PSMA PET/CT Impacts the Clinical Management Plans of Patients With Prostate Cancer and BCR

The US Food and Drug Administration (FDA) approved the use of prostate-specific membrane antigen positron emission tomography (PSMA PET) scans for the evaluation of patients with prostate cancer in 2021. Following that approval, the clinical management plans of 39% to 62% of patients with prostate cancer outside of the United States have been impacted by the use of PSMA PET.

Within the United States, the impact of PSMA PET on care management has not been thoroughly examined. To gain more insight, a team of researchers based in Massachusetts and Texas carried out a study on the routine clinical use of PSMA PET, its impact on the management of biochemical recurrence (BCR), and its relationship to other clinical parameters.

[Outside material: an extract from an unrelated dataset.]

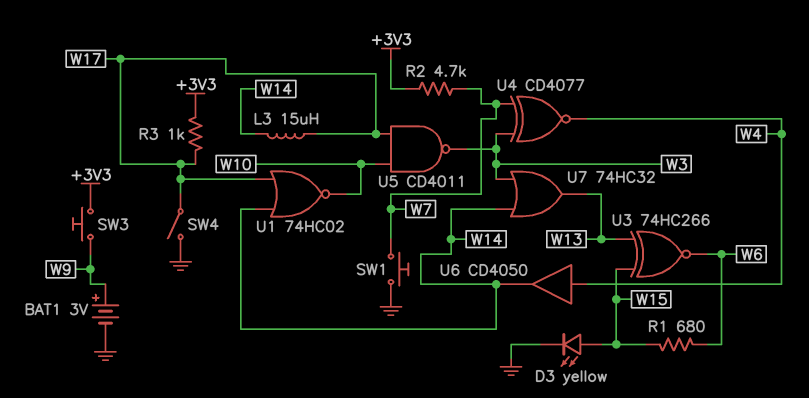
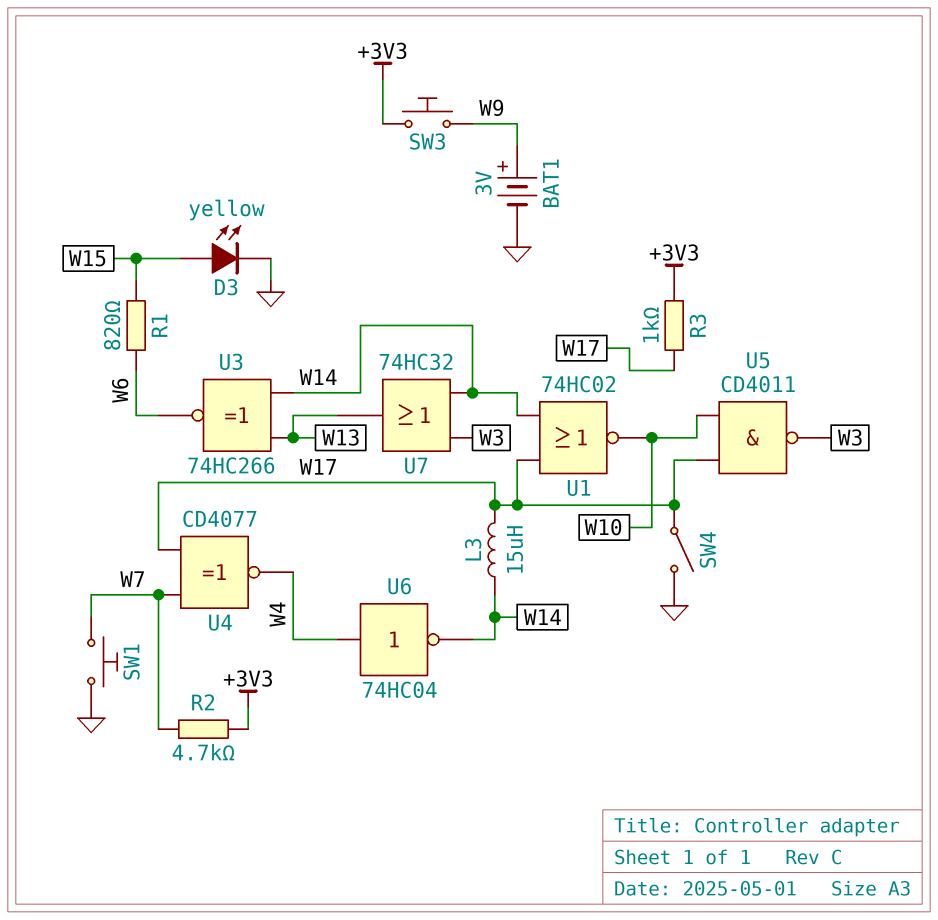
R1: 680 (W6, W15) -> 820 (W6, W15)
U3: XNOR 74HC266 (in W13, in W15, out W6) -> XNOR 74HC266 (in W13, in W14, out W6)
U4: XNOR CD4077 (in W3, in W7, out W4) -> XNOR CD4077 (in W7, in W17, out W4)
U6: buffer CD4050 (in W4, out W14) -> NOT 74HC04 (in W4, out W14)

The study analyzed 91 patients with prostate cancer and BCR who had received ⁶⁸Ga-PSMA and ¹⁸F-piflufolastat PET/computed tomography (CT) between October 2021 and March 2022. Patient management plans, prostate-specific antigen (PSA) levels, and Gleason scores were compared. Imaging reports were reviewed for locations of PSMA-avid lesions.

The care management plans for 53 patients (58%, group 1) were changed after those patients underwent PSMA PET/CT, while 38 patients (42%, group 2) did not experience a change in their management plans. PSA levels and Gleason scores were higher in group 1 than group 2, although not significantly (PSA level: 8.02±29.9 vs 3.29±5.2 ng/mL; P=.4; Gleason ≥8: 19/29 [69%] vs Gleason <8: 33/62 [53%]; P=.15).

The detection of previously known PSMA-avid osseous lesions was associated with management changes (P=.01), but the detection of lesions in other anatomic locations was not. PSMA PET/CT findings resulted in more intensified treatment. In 3 patients, treatment plans were changed from chemoradiation to PSA surveillance as no localizable disease was detected on PSMA PET/CT (n=2). A subset of patients scheduled for hormone therapy was switched to active surveillance after those patients received negative PSMA PET scans.

A total of 36 patients with an initial management plan of PSA surveillance had their management plans updated to other procedures, including prostate bed and/or pelvic lymph node radiotherapy, chemotherapy and hormone therapy either combined or as a monotherapy, and radiotherapy plus chemotherapy or hormone therapy. A total of 17 patients with an initial management plan of prostate bed radiotherapy, chemotherapy, or hormone therapy received PSA surveillance instead.

Following FDA approval, the routine use of PSMA PET/CT has had a noticeable impact on the clinical management of patients with prostate cancer and BCR. Patients who had no PSMA-avid lesions or newly identified osseous lesions were impacted the most.